Gender Stereotypes in Research and Clinical Care

Wednesday, October 23, 2019,
4-5pm ET (1-2pm PT)

The Canadian Institute of Gender and Health distinguishes between sex-related (biological) factors and gender-related (sociocultural and identity) factors that affect health and disease. Gender stereotypes can have a profound influence on research findings and clinical care, but remain poorly recognized by researchers and clinicians alike. Only by accounting for gender in research design, data collection, analysis, and knowledge translation will we be able to equitably deliver the best treatment to the right people at the right time at the right dose, in the spirit of personalized health.

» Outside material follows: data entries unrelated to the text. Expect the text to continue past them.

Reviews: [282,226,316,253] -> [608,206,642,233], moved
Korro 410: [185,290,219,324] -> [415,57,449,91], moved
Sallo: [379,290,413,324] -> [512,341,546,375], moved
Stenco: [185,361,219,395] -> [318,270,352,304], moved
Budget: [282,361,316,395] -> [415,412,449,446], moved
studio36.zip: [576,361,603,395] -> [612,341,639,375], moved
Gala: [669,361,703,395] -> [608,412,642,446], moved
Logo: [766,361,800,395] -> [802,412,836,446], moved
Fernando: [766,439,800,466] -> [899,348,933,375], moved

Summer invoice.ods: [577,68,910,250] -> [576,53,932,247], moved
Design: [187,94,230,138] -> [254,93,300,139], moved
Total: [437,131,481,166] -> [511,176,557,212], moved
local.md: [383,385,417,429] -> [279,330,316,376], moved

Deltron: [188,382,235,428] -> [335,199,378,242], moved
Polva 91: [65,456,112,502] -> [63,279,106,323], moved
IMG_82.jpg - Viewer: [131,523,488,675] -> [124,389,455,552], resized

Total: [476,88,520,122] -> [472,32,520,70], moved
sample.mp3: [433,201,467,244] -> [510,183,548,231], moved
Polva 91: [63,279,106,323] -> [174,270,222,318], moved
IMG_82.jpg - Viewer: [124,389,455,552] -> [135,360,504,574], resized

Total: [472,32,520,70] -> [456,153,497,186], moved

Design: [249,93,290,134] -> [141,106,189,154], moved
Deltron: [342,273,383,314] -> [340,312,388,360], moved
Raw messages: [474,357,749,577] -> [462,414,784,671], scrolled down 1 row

Are your research findings gender biased? Does the clinical care practiced in your setting reflect negative gender stereotypes? Unconscious bias can skew research findings and influence the way we treat patients.

The goal of this webinar was to identify how gender roles, gender identity, and gender relations shape stereotypes that negatively influence research findings and clinical care, and to propose corrective solutions. Unconscious gender bias represents implicit attitudes, stereotypes, motivations, or assumptions that can occur without one’s knowledge, control, or intent.

Led by Cara Tannenbaum, MD, Msc, Scientific Director of the Institute of Gender and Health of the Canadian Institutes of Health Research, and Professor of Medicine and Pharmacy at the University of Montreal, the webinar explained how unconscious gender stereotypes permeate our diagnostic and research tools, our language, and even our therapeutic management strategies for older men and women. Dr. Tannenbaum provided concrete examples and propose the latest approaches to mitigate gender bias, change the way we collect and analyze data, and apply evidence to improve the health of aging populations.

The free, one-hour webinar explored:

  • How do gender roles, gender identity, and gender relations shape stereotypes that influence clinical care?
  • How do gender stereotypes influence “normal” clinical or diagnostic standards ?
  • How do gender stereotypes create stigma that influence how patients seek care or enroll in studies?
  • How do gender stereotypes affect LGBTQ patient care and research?
  • What are research priorities and strategies for overcoming gender stereotypes?
  • What are cognitive steps to integrate sex and gender into teaching and clinical practice?

A Q&A, moderated by Stephen Kritchevsky, PhD, followed.

Watch a recording of the presentation here.

View Dr. Tannenbaum's presentation slides here.

Access the Canadian Institutes of Health's Sex and Gender Training Modules here.

About the Presenter and Moderator

Cara Tannenbaum, MD, MSc

Cara Tannenbaum, MD, MSc


Scientific Director, Institute of Gender and Health, Canadian Institutes of Health Research

Professor, Faculties of Medicine and Pharmacy, Université de Montréal.

Director, Incontinence Clinic, Institut universitaire de gériatrie de Montréal

Stephen Kritchevsky, Ph.D.

Stephen Kritchevsky, Ph.D.


Stephen Kritchevsky, Ph.D. is Professor of Medicine and Translational Science at Wake Forest School of Medicine where he serves as Director of the Sticht Center for Healthy Aging and Alzheimer’s Prevention, and Wake Forest Claude D. Pepper Older Americans Independence Center. He is also an Associate Director of the Wake Forest Clinical and Translational Science Institute.